After tying the likes of Dustin Johnson, Greg Norman, and Bernard Langer in Major count with last month's U.S. Open triumph, Wyndham Clark has shown no signs of resting on his laurels as the calendar has turned to July.

Once known predominantly for his immense length, Clark has instead leaned on his touch in this career-defining run. Across his last six starts, the Colorado-native has averaged an incredible 5.9 strokes putting and another 2.6 around the greens -- a set of splits that nearly doubles the output of the Tour's second-best short game in that span (Justin Thomas, +4.8 combined).

He's also battle tested on the British links: overcoming an opening 76 with rounds of 66, 66, 65 to finish T4 at Portrush last year and going 5/5 inside the top 25 in each of his five starts in Scotland.

If 2023 was Clark's introduction to the top of the game's hierarchy, 2026 is his chance to immortalize himself as one of his generation's icons. At this point, there's a real case he's a top-five player on the planet -- and Birkdale is the perfect stage to prove it.

 

No. 4 - Collin Morikawa

It's been a turbulent road for Collin Morikawa in the 5 years since his 2021 Open triumph at Royal St. George's, but his lead-in form to this year's rendition may inspire some call backs to the player he was heading into his Open debut.

Despite recurring back issues that sapped much of his ball-striking upside through the spring-early summer, Collin logged a vintage performance in his last start at Travelers. His 10.52 strokes gained between the driver and irons led field by more than three shots, and his 89.3% driving accuracy rate was the single-highest mark in any start of his 7-year PGA Tour career.

That elite positional pedigree will work wonders around the narrow corridors of Royal Birkdale: as off-line tee shots are sure to be punished by the towering dunes and thick native grass framing many of this week's fairways. Surprisingly to some, Morikawa also ranks third over the last three seasons in Strokes Gained: Total in rounds played with sustained winds of 18+ mph -- making me comfortable he can navigate anything this week's forecast brings on England's western coast.

Five years removed from lifting the Claret Jug as a fresh-faced 24-year-old, Collin Morikawa looks primed to remind the golfing world exactly where he belongs.

 

No. 3 - Rory McIlroy

A Saturday 73 in Scotland cost Rory a shot at a dream tune-up, but outside that one nightmare front nine, the back-to-back Masters champ arrives at the season's final major with a legitimate case as the man to beat.

Data
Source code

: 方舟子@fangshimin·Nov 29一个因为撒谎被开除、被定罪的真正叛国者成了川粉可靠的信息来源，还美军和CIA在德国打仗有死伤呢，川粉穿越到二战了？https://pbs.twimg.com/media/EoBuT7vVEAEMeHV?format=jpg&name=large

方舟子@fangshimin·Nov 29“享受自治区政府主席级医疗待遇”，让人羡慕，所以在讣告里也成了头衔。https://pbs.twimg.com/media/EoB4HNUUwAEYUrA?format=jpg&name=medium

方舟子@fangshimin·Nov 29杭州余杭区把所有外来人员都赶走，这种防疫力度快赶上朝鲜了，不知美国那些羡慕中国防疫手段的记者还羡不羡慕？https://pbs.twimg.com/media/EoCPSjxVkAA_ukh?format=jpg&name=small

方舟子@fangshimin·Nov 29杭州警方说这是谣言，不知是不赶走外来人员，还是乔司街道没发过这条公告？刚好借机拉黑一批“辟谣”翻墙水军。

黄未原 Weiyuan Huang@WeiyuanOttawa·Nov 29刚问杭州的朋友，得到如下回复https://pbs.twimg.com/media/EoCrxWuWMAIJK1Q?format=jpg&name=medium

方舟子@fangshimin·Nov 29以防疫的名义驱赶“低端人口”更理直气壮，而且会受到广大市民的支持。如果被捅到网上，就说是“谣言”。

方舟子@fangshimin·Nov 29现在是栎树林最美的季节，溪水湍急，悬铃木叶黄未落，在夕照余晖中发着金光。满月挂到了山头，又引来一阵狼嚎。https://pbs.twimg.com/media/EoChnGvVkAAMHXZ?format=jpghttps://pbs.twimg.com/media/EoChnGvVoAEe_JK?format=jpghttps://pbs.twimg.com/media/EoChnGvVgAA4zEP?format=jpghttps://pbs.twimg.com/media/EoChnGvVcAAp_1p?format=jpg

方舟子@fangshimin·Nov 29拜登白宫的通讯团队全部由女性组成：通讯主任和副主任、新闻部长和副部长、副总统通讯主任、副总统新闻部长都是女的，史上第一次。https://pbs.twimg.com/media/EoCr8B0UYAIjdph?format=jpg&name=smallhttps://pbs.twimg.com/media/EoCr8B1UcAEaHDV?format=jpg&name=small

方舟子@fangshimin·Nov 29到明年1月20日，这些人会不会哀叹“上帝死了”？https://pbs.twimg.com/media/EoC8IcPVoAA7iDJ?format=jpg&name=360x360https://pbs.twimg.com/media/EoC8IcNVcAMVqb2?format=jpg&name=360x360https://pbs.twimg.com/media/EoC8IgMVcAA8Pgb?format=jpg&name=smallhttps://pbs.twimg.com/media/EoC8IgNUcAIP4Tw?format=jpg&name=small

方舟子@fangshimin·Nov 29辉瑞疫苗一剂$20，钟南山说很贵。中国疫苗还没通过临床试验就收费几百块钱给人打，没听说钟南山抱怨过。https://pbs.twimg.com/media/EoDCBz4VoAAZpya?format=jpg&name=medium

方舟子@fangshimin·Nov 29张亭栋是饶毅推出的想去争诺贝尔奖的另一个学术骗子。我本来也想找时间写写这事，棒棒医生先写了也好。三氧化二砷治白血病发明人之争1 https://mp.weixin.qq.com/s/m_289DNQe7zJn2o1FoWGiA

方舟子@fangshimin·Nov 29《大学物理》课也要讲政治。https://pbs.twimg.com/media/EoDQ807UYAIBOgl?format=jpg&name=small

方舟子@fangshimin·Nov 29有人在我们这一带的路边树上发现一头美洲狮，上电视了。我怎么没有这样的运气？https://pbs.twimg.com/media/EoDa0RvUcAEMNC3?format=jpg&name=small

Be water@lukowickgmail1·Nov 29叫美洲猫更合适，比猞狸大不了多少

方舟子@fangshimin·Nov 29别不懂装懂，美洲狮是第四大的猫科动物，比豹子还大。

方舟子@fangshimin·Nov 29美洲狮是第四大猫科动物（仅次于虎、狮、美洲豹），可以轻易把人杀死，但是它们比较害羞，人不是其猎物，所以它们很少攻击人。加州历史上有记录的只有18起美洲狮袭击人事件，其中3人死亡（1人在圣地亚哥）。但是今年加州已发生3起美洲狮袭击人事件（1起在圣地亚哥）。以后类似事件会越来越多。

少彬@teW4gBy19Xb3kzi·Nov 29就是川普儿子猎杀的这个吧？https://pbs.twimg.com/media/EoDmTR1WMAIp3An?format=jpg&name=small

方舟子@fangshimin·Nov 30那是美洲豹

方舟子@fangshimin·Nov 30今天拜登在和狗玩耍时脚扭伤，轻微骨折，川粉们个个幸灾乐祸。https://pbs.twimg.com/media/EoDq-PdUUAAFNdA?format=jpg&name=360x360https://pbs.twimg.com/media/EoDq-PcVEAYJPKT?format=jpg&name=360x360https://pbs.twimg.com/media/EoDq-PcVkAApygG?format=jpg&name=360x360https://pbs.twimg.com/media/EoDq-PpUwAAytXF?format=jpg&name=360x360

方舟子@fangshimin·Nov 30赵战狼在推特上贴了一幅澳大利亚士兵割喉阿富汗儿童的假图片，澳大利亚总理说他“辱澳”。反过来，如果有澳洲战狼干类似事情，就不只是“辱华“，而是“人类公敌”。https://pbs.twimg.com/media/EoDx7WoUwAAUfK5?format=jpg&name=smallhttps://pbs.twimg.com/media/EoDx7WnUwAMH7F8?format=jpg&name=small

--

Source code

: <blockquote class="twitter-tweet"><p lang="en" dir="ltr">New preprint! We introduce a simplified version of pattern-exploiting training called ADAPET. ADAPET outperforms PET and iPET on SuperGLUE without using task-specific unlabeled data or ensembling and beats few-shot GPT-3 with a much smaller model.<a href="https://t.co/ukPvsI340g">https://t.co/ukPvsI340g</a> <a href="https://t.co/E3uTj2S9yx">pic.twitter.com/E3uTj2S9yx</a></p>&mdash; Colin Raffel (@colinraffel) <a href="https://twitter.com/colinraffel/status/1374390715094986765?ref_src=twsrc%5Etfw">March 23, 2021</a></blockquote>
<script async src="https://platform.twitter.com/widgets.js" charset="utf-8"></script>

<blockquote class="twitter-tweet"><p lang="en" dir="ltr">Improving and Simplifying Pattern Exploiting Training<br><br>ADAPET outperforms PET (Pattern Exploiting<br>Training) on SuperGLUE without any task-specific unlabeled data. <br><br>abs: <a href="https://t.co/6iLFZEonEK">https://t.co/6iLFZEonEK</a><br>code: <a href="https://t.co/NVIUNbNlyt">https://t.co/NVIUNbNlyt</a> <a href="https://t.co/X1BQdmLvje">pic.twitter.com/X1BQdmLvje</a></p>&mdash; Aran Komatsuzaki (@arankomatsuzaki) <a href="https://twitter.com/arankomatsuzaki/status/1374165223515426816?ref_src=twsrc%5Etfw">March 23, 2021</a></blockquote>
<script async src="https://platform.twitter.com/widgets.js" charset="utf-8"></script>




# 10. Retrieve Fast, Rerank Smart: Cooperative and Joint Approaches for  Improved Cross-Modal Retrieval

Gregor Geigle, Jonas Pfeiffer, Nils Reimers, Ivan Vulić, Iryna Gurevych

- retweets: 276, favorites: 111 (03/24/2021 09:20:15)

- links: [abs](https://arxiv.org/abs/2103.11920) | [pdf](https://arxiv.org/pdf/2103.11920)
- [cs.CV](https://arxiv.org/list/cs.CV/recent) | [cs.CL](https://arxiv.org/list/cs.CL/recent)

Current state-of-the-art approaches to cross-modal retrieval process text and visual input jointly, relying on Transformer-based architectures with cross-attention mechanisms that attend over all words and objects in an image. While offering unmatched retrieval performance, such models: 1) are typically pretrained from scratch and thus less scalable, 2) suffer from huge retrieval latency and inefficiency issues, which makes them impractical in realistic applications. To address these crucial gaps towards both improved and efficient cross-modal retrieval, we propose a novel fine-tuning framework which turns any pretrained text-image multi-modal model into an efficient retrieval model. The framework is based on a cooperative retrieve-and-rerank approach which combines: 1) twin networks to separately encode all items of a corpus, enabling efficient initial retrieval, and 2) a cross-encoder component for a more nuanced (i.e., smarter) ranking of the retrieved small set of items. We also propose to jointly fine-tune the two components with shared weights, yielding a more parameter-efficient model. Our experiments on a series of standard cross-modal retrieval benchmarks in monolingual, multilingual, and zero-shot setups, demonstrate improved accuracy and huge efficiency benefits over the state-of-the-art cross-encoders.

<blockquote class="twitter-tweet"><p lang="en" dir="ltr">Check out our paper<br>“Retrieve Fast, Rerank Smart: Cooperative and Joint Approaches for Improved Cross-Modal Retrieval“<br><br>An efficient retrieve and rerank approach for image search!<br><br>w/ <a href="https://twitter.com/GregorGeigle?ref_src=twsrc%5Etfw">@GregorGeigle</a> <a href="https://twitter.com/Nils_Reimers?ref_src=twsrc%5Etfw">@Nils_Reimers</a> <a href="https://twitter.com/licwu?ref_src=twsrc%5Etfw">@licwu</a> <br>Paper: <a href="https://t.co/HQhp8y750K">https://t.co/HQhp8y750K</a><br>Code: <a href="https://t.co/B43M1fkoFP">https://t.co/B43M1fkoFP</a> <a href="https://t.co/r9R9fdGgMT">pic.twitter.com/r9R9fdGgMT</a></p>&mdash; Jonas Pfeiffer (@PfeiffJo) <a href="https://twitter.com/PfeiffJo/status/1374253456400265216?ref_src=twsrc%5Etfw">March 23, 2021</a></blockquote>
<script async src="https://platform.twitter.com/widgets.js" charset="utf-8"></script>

Questions to answer
**A)** In the golf preview, what driving accuracy rate did Collin Morikawa record in his last start at Travelers?
**B)** Retype the lines in the records from the line containing "方舟子@fangshimin·Nov 29杭州警方说这是" through the line containing "方舟子@fangshimin·Nov 29以防疫的名义驱", both included, with nothing changed.

Answers for each item
**A)** 89.3%

**B)**
方舟子@fangshimin·Nov 29杭州警方说这是谣言，不知是不赶走外来人员，还是乔司街道没发过这条公告？刚好借机拉黑一批“辟谣”翻墙水军。

黄未原 Weiyuan Huang@WeiyuanOttawa·Nov 29刚问杭州的朋友，得到如下回复https://pbs.twimg.com/media/EoCrxWuWMAIJK1Q?format=jpg&name=medium

方舟子@fangshimin·Nov 29以防疫的名义驱赶“低端人口”更理直气壮，而且会受到广大市民的支持。如果被捅到网上，就说是“谣言”。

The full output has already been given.